RHEL 7 Virtualization Tuning and Optimization Guide

Disk I/O Throttling

Disk I/O throttling provides the ability to set a limit on disk I/O requests sent from individual VMs to the host machine. This prevents a virtual machine from over-utilizing shared resources, and thus impacting the performance of other VMs.

RHEL 7 Virtualization Tuning and Optimization Guide

Automatic NUMA Balancing

Automatic non-uniform memory access (NUMA) balancing is a technique involving moving tasks, which can be threads or processes, closer to the memory they are accessing. This improves the performance of application running on non-uniform memory access (NUMA) hardware systems, without the need for manual tuning.

RHEL 7 Virtualization Tuning and Optimization Guide

Virtual CPU Hot Add

Virtual CPU hot add is the capability to increase processing power allocated to virtual machines without shutting down the quests.

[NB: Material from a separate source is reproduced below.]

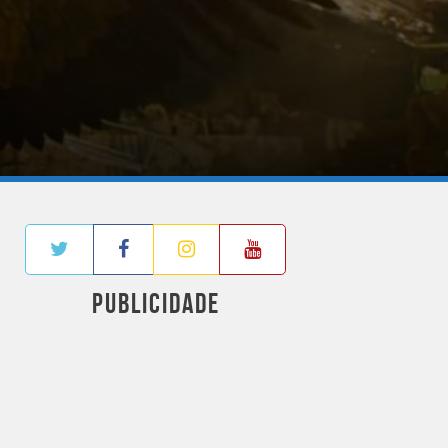
PUBLICIDADE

RHEL 7 Virtualization Administration Guide

Virtualization and Networking

Also see:
Linux Virtualization Concepts - Networking and KVM Virtualization

Virtual Network Switch

RHEL7 Virtualization Administration Guide - Virtual Network Switch

Network Address Translation

RHEL7 Virtualization Administration Guide - Network Address Translation

Linux Virtualization Concepts

Linux Virtualization Concepts

Thin Provisioning

https://en.wikipedia.org/wiki/Thin_provisioning

Thin provisioning involves using virtualization technology to give the appearance of having more physical resources than are actually available.